▶ **Work item**: Return the following data exactly, with all pictures left out.

▶ **Stored data**:

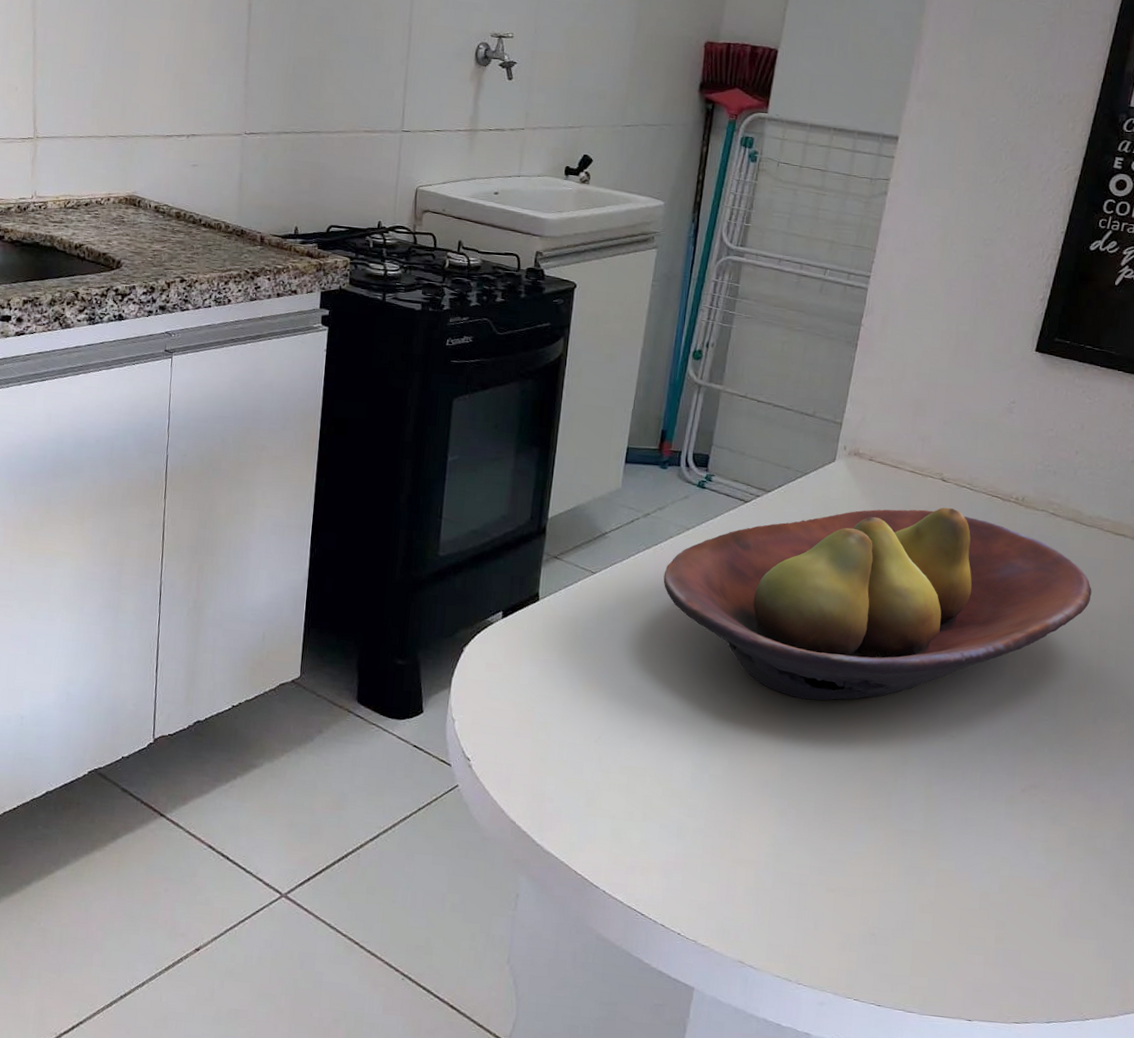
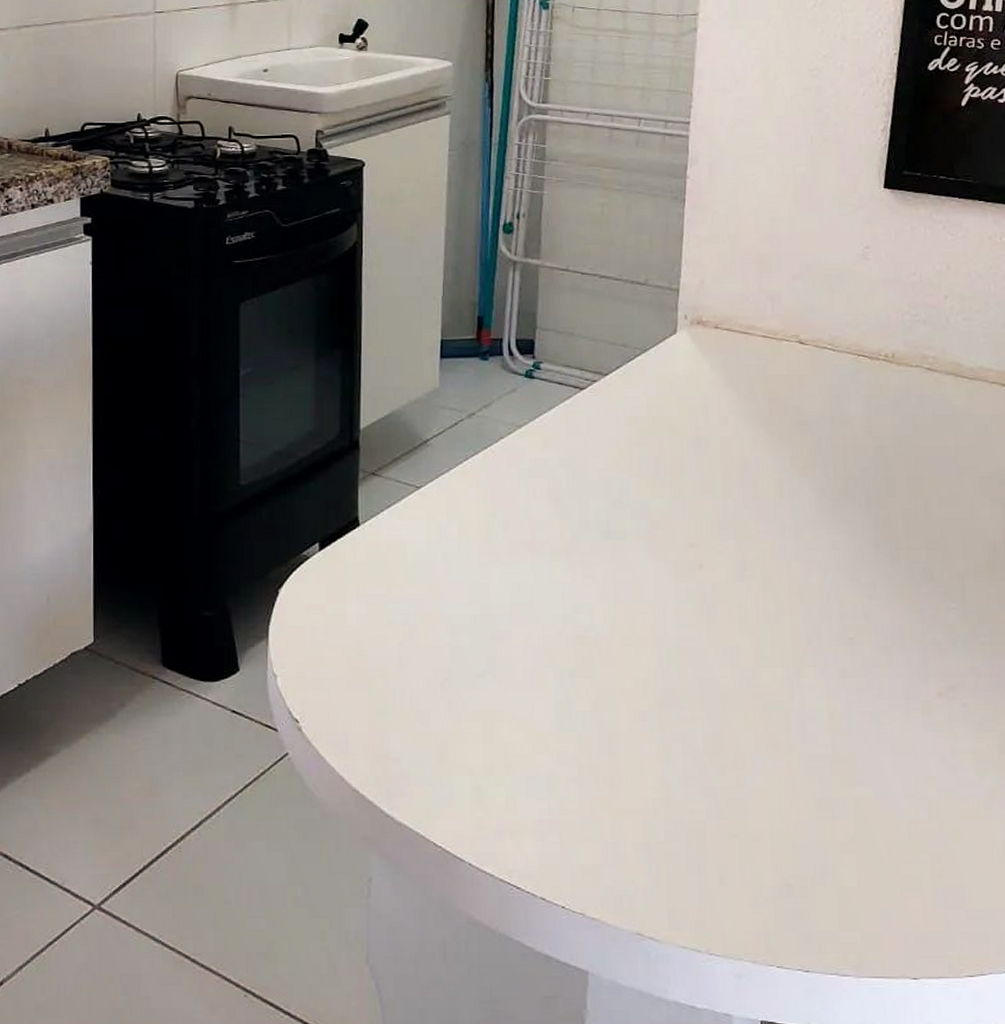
fruit bowl: present [663,507,1092,701] -> none [498,373,986,610]

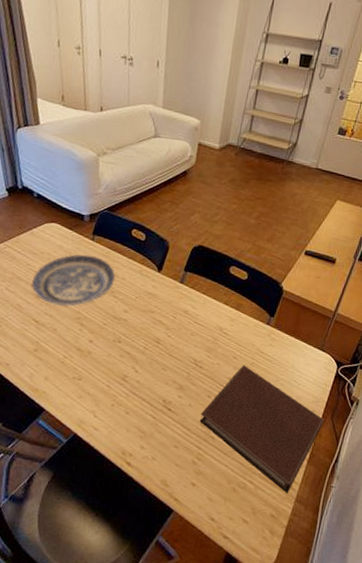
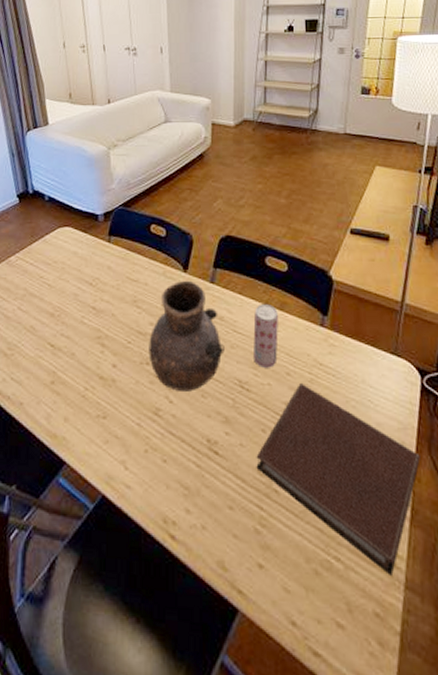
plate: present [32,254,116,306] -> none [46,259,137,324]
vase: none [121,279,186,365] -> present [149,280,225,392]
beverage can: none [209,303,234,352] -> present [253,303,278,368]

▶ **Answer**:
fruit bowl: present [663,507,1092,701] -> none [498,373,986,610]

plate: present [32,254,116,306] -> none [46,259,137,324]
vase: none [121,279,186,365] -> present [149,280,225,392]
beverage can: none [209,303,234,352] -> present [253,303,278,368]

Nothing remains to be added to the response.